* [WORK INSTRUCTION]: Reproduce the entries word for word but drop every picture.

* [DATASET RECORDS]:
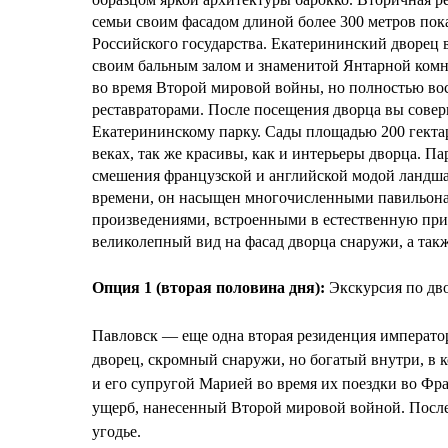
семьи своим фасадом длиной более 300 метров пок
Российского государства. Екатерининский дворец 
своим бальным залом и знаменитой Янтарной ком
во время Второй мировой войны, но полностью во
реставраторами. После посещения дворца вы совер
Екатерининскому парку. Сады площадью 200 гектар
веках, так же красивы, как и интерьеры дворца. Па
смешения французской и английской модой ландша
времени, он насыщен многочисленными павильон
произведениями, встроенными в естественную прир
великолепный вид на фасад дворца снаружи, а такж
Опция 1 (вторая половина дня):
Экскурсия по двор
Павловск — еще одна вторая резиденция император
дворец, скромный снаружи, но богатый внутри, в 
и его супругой Марией во время их поездки во Фр
ущерб, нанесенный Второй мировой войной. После 
угодье.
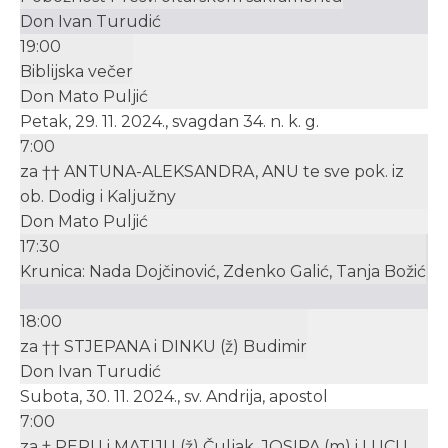
Don Ivan Turudić
19:00
Biblijska večer
Don Mato Puljić
Petak, 29. 11. 2024., svagdan 34. n. k. g.
7:00
za †† ANTUNA-ALEKSANDRA, ANU te sve pok. iz
ob. Dodig i Kaljužny
Don Mato Puljić
17:30
Krunica: Nada Dojčinović, Zdenko Galić, Tanja Božić
18:00
za †† STJEPANA i DINKU (ž) Budimir
Don Ivan Turudić
Subota, 30. 11. 2024., sv. Andrija, apostol
7:00
za † PERU i MATIJU (ž) Čuljak, JOSIPA (m) i LUCU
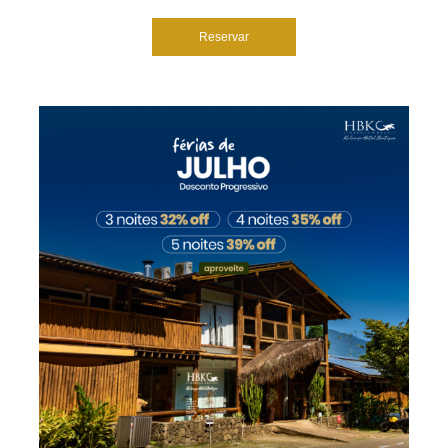
Reservar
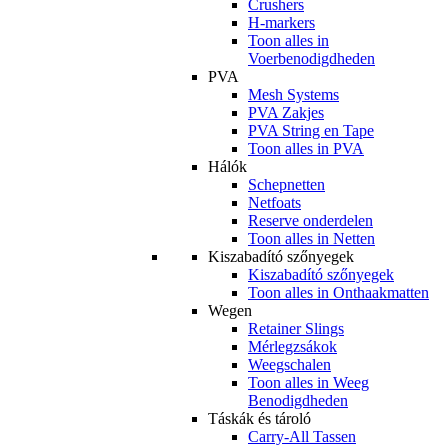
Crushers
H-markers
Toon alles in
Voerbenodigdheden
PVA
Mesh Systems
PVA Zakjes
PVA String en Tape
Toon alles in PVA
Hálók
Schepnetten
Netfoats
Reserve onderdelen
Toon alles in Netten
Kiszabadító szőnyegek
Kiszabadító szőnyegek
Toon alles in Onthaakmatten
Wegen
Retainer Slings
Mérlegzsákok
Weegschalen
Toon alles in Weeg
Benodigdheden
Táskák és tároló
Carry-All Tassen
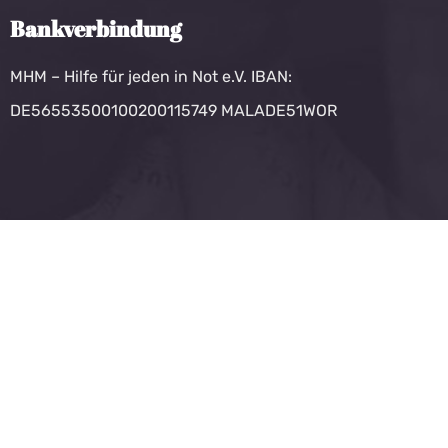
Bankverbindung
MHM – Hilfe für jeden in Not e.V. IBAN:
DE56553500100200115749 MALADE51WOR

* [FINISHED EXERCISE]:
семьи своим фасадом длиной более 300 метров пок
Российского государства. Екатерининский дворец 
своим бальным залом и знаменитой Янтарной ком
во время Второй мировой войны, но полностью во
реставраторами. После посещения дворца вы совер
Екатерининскому парку. Сады площадью 200 гектар
веках, так же красивы, как и интерьеры дворца. Па
смешения французской и английской модой ландша
времени, он насыщен многочисленными павильон
произведениями, встроенными в естественную прир
великолепный вид на фасад дворца снаружи, а такж
Опция 1 (вторая половина дня):
Экскурсия по двор
Павловск — еще одна вторая резиденция император
дворец, скромный снаружи, но богатый внутри, в 
и его супругой Марией во время их поездки во Фр
ущерб, нанесенный Второй мировой войной. После 
угодье.
Don Ivan Turudić
19:00
Biblijska večer
Don Mato Puljić
Petak, 29. 11. 2024., svagdan 34. n. k. g.
7:00
za †† ANTUNA-ALEKSANDRA, ANU te sve pok. iz
ob. Dodig i Kaljužny
Don Mato Puljić
17:30
Krunica: Nada Dojčinović, Zdenko Galić, Tanja Božić
18:00
za †† STJEPANA i DINKU (ž) Budimir
Don Ivan Turudić
Subota, 30. 11. 2024., sv. Andrija, apostol
7:00
za † PERU i MATIJU (ž) Čuljak, JOSIPA (m) i LUCU
Reservar
Crushers
H-markers
Toon alles in
Voerbenodigdheden
PVA
Mesh Systems
PVA Zakjes
PVA String en Tape
Toon alles in PVA
Hálók
Schepnetten
Netfoats
Reserve onderdelen
Toon alles in Netten
Kiszabadító szőnyegek
Kiszabadító szőnyegek
Toon alles in Onthaakmatten
Wegen
Retainer Slings
Mérlegzsákok
Weegschalen
Toon alles in Weeg
Benodigdheden
Táskák és tároló
Carry-All Tassen
Bankverbindung
MHM – Hilfe für jeden in Not e.V. IBAN:
DE56553500100200115749 MALADE51WOR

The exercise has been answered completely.